__SET EXERCISE__: Copy every line of text in the material below word for word, leaving out the pictures.

═══ PROVIDED RECORDS ═══

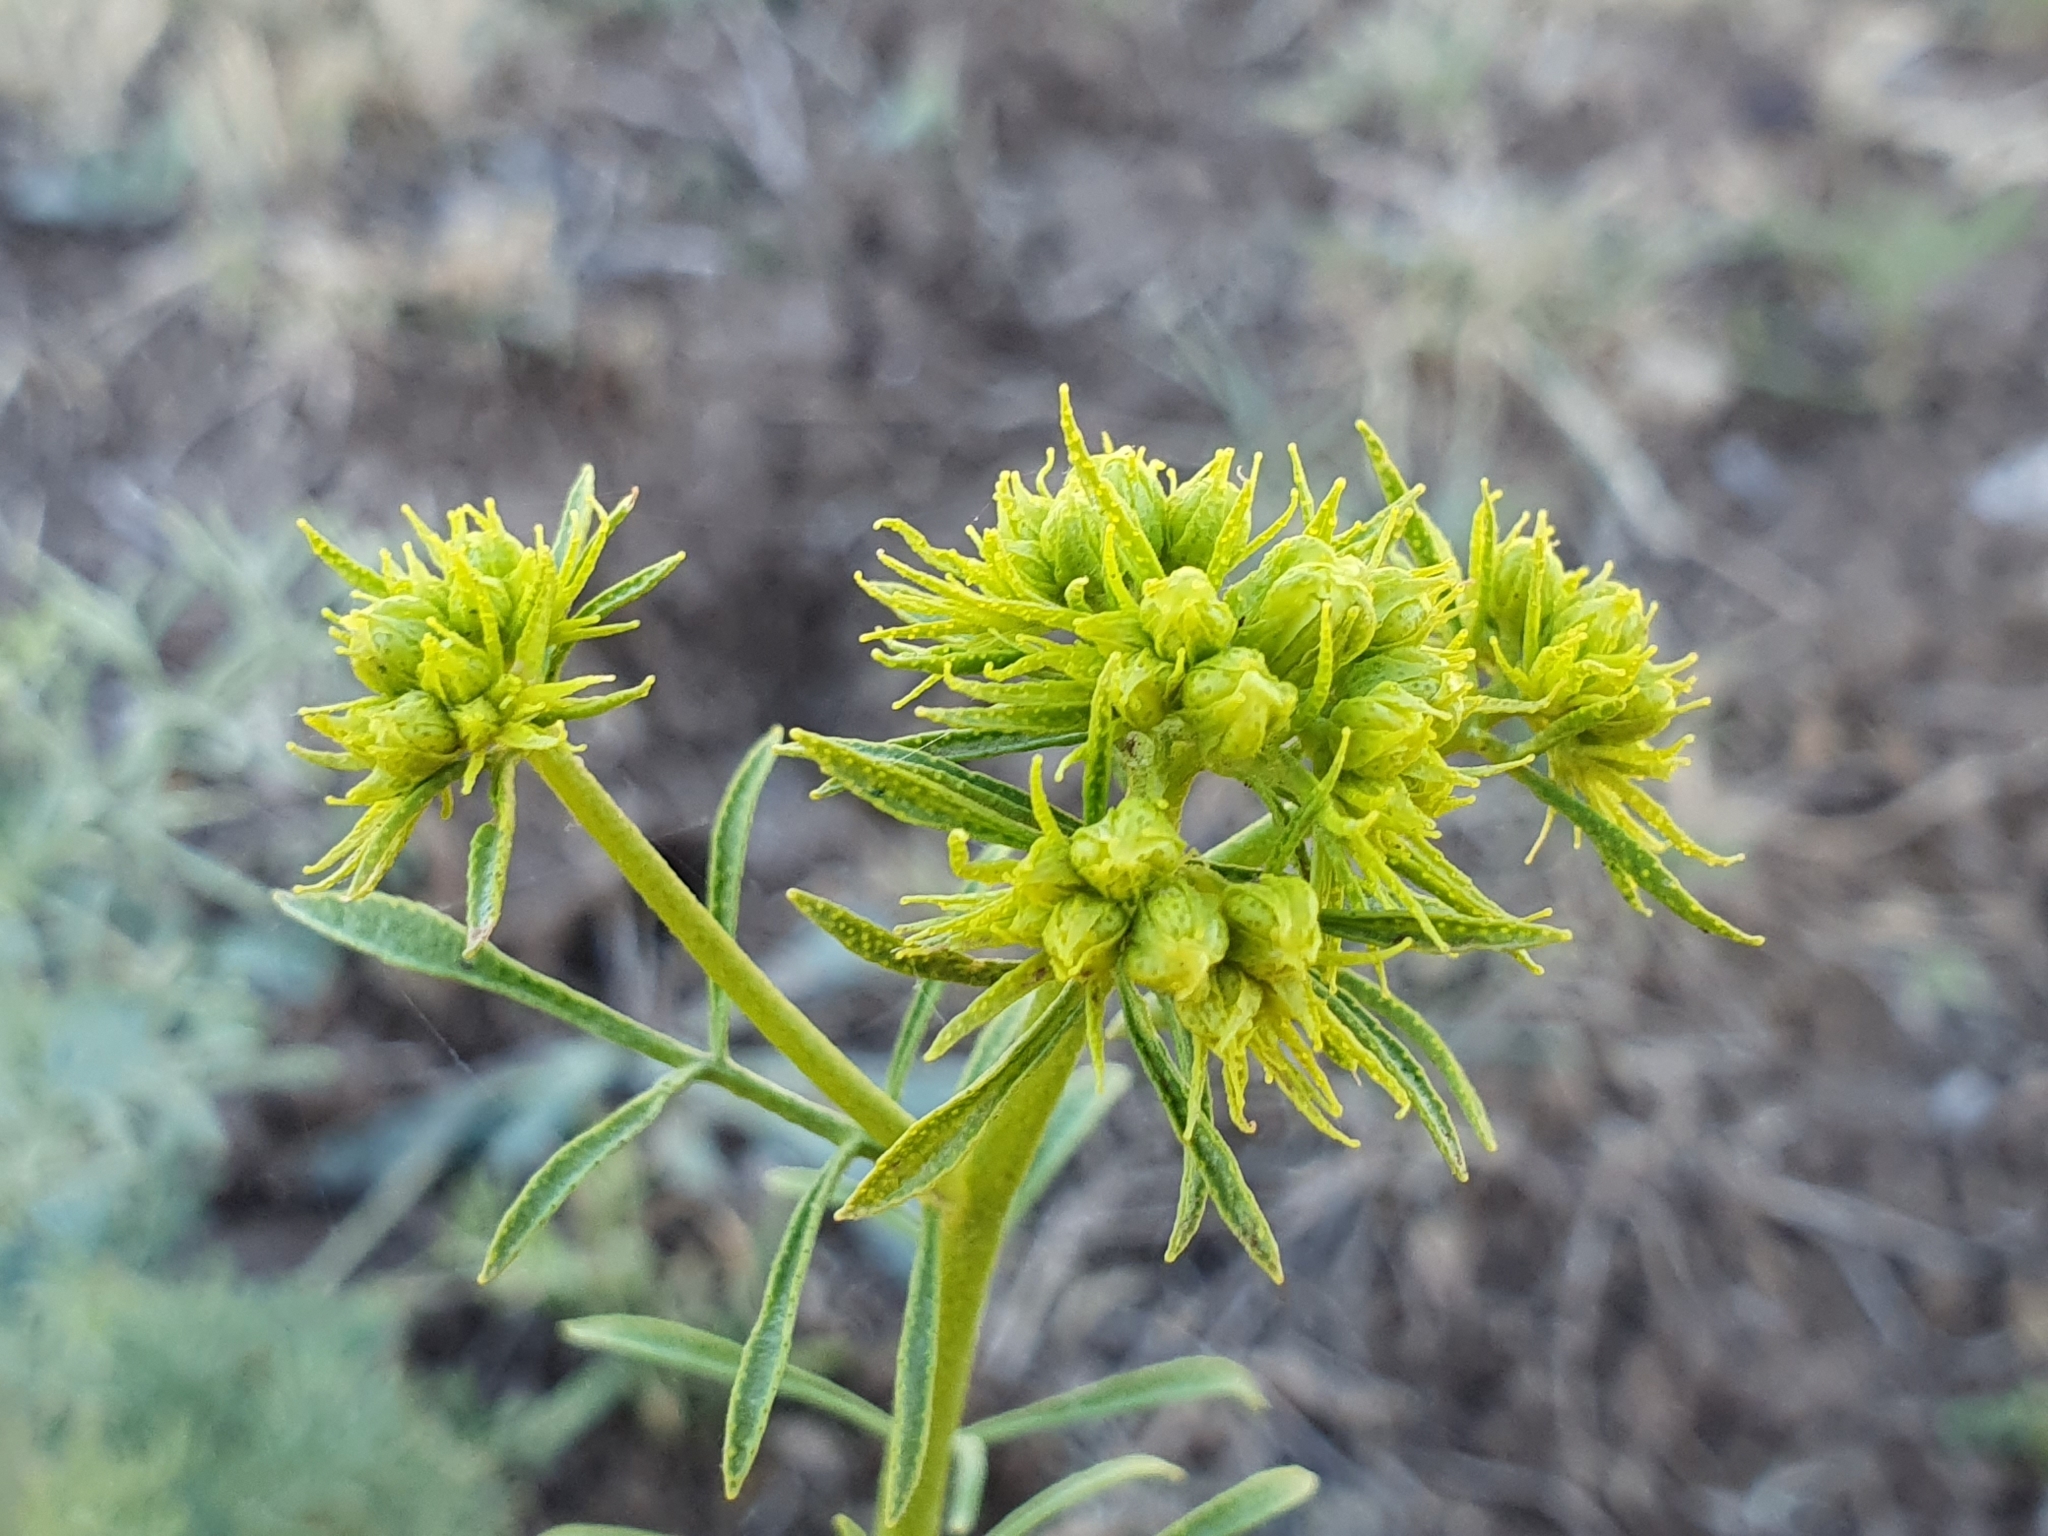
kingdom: Plantae
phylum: Tracheophyta
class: Magnoliopsida
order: Sapindales
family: Rutaceae
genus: Ruta
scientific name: Ruta montana
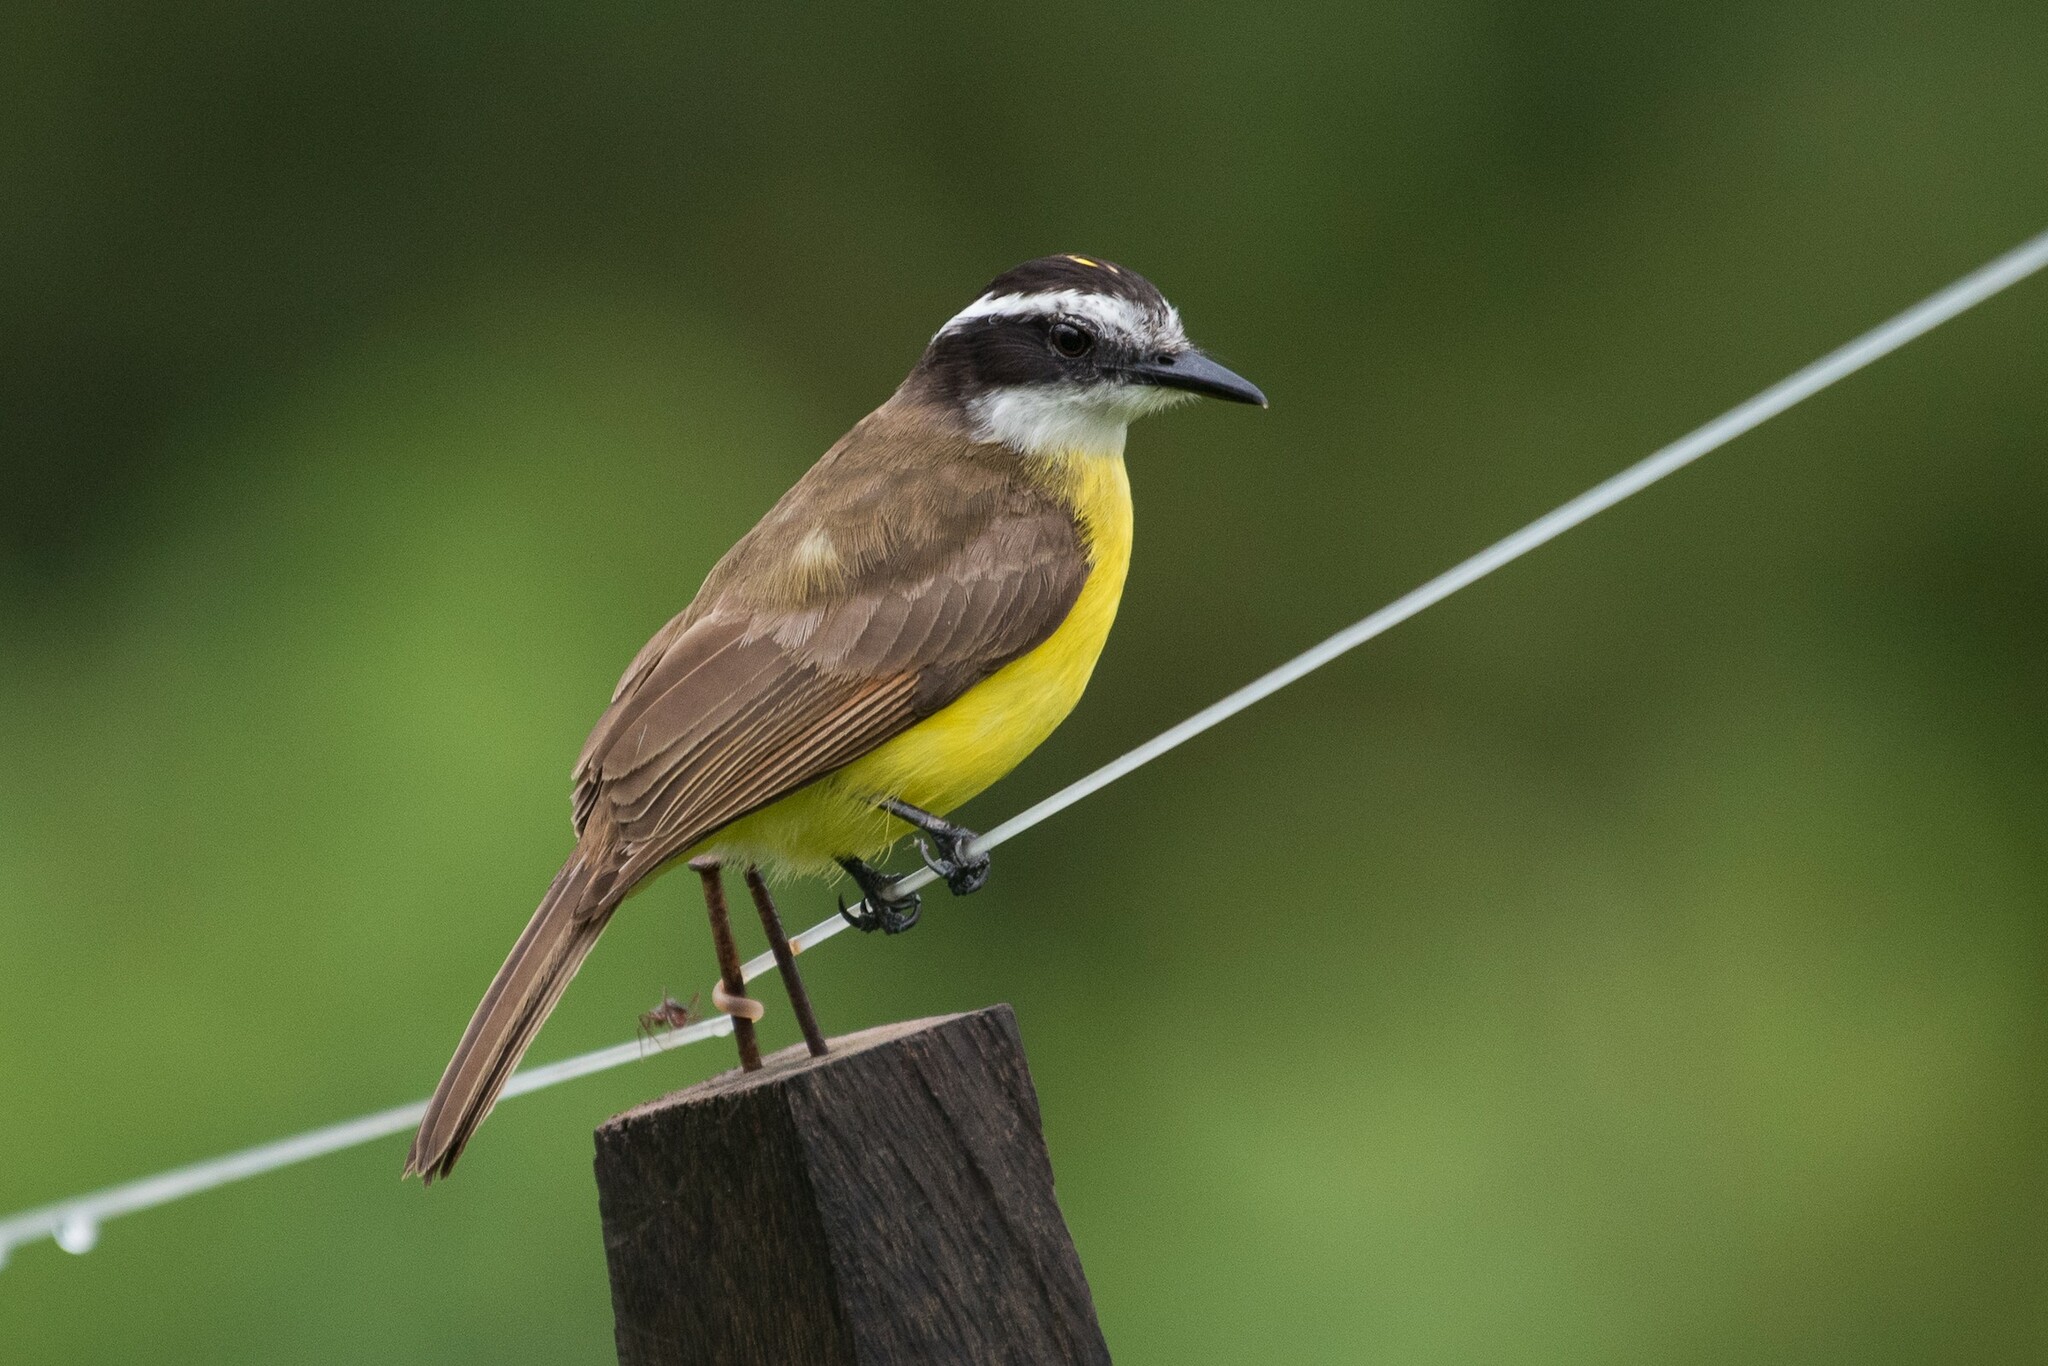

═══

__RESPONSE FOR THIS EXERCISE__:
kingdom: Plantae
phylum: Tracheophyta
class: Magnoliopsida
order: Sapindales
family: Rutaceae
genus: Ruta
scientific name: Ruta montana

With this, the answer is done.